Read a very interesting article from the New York Times News Service, printed, a few days back, in The Hindu on Massively Open Online Courses. Some points from it, including some quoted phrase(s), are given below.
  1. It gives a current-state picture of Coursera as growing in university partners as well as courses offered with over 100 MOOC courses to be offered this fall.
  2. It states that MOOCs were unknown till last year, but now are "likely to be a game-changer, opening higher education to hundreds of millions of people."
  3. Revenue stream does not seem to be an immediate concern.
  4. A Prof. was thrilled with thousands of downloads of his videos.
  5. Online cheating and quality of peer-to-peer grading are concerns. Paid examinations conducted by global education companies may help.
  6. Concern that MOOCs may be a danger to universities - however, one Prof. thinks that MOOCs will provide diplomas (informal type of certifications) with in-class universities provide degrees.
Some additional thoughts of mine

Profs. happiness with large downloads of their teaching videos is a fascinating human aspect of online learning. I mean, the Profs. are the main guys. They need to be interested. The thrill of teaching orders of magnitude more students seems to be almost an irresistible draw. The 'altruistic' teacher sharing his knowledge with the world-community - fascinating human aspect of online learning for me.

There are some serious concerns. A high-dropout rate has been reported by some sources - but even if 10% of 160,000 passed out, it is still a great number!

Rampant cheating is reported by one source. I am not surprised by that. However I feel that once exam services like what Udacity is reported to have tied up with Pearson Education comes into play, then it may work out. Those students who cheat with assignments during the course will know that their ignorance will make them trip up on the paid exam - so they will make the effort to learn.

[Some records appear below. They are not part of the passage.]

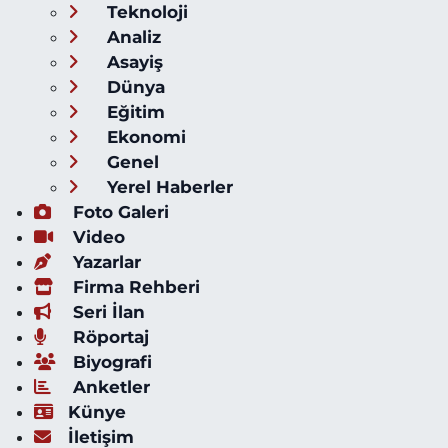
Teknoloji
Analiz
Asayiş
Dünya
Eğitim
Ekonomi
Genel
Yerel Haberler
Foto Galeri
Video
Yazarlar
Firma Rehberi
Seri İlan
Röportaj
Biyografi
Anketler
Künye
İletişim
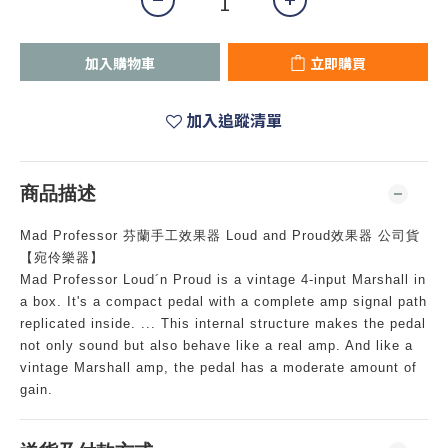
加入購物車
立即購買
加入追蹤清單
商品描述
Mad Professor 芬蘭手工效果器 Loud and Proud效果器 公司貨 
【宛伶樂器】
Mad Professor Loud´n Proud is a vintage 4-input Marshall in 
a box. It's a compact pedal with a complete amp signal path 
replicated inside. ... This internal structure makes the pedal 
not only sound but also behave like a real amp. And like a 
vintage Marshall amp, the pedal has a moderate amount of 
gain.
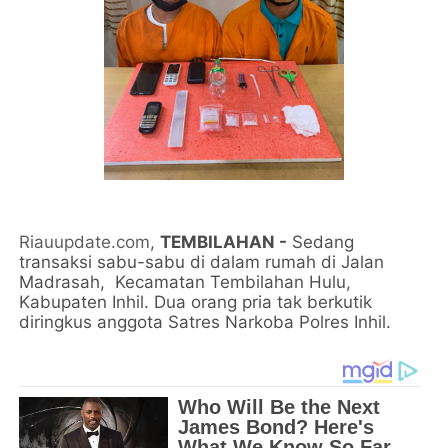
Riauupdate.com
,
TEMBILAHAN -
Sedang
transaksi sabu-sabu di dalam rumah di Jalan
Madrasah, Kecamatan Tembilahan Hulu,
Kabupaten Inhil. Dua orang pria tak berkutik
diringkus anggota Satres Narkoba Polres Inhil.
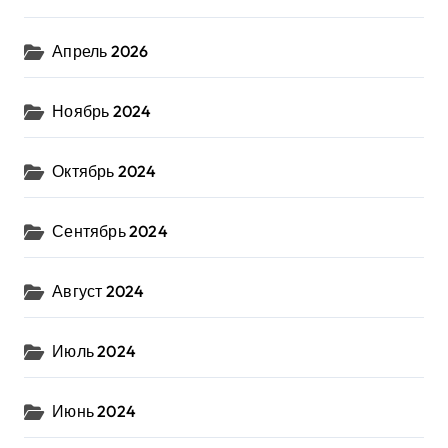
Апрель 2026
Ноябрь 2024
Октябрь 2024
Сентябрь 2024
Август 2024
Июль 2024
Июнь 2024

Eventually they will have to find a revenue stream. But I think the Internet has lots of time-proven business models where the customer gets his service for free but his usage of the service is converted to some gain. E.g. gmail usage resulting in advertising money for Google. The impression that I am getting is that venture capital is pushing this model first into respectable delivery. Once that is done, they will find a way to make money from it. Due to the scale, like for iPhone/iPod Touch apps, the price can be really affordable. I mean, I have bought iPod Touch apps. for 1$, 2$, 10$ equivalent - unthinkable for PC business model. Once the online education guys want to monetize they may make huge money from millions of Indians, Chinese etc. besides Western market students who may be very willing to shell out, say, 20$ equivalent per course/subject. 

I think there is tremendous potential for new education providers who provide a college experience but use mainly MOOC teaching and combine it with good examination services like what Pearson is supposed to have got into. Such education providers will save costs of most faculty - they may need some administrative kind of faculty - and pass on the saved cost to students. These education providers may get accredited by international academic accreditation agencies and also tie-up with professional certification organizations like the IEEE CSDP. That would make for a pretty strong software development professional education provider.

Of course, elite education may still mainly be done in residential education environments. Face to face interaction with inspired & knowledgeable faculty along with shoulder to shoulder interaction with sharp peers is usually vital for excellent learning. But for those who are not that elite or have money problems or geographical location problems, I feel MOOCs based education providers may be a very attractive education solution which could also become quite scalable.

It is less than a year since I read about Stanford's AI class offering. In such a short period of time so much change in higher education circles in the US is amazing. I would not have believed it if somebody had told me that all this is going to happen in so short a time, a year ago.

Of course, it is still a 'Wild West' area. But, IMHO, surely something substantial will emerge once things settle down - the exact "settled down" form or forms it will take are not clear now but that is not so big an issue. The main thing is the movement. I remember the free email wave when I came to know of it - hotmail was the first IFIRC - but I got onto the yahoo bandwagon. It was unbelievable then. After gmail it has become almost a part of modern life, a given.

Is MOOC going to become a given like free email?

1 comment:

  1. The Professors Who Make the MOOCs, dated March 18th 2013, has an interesting survey of over 100 professors who have taught a MOOC.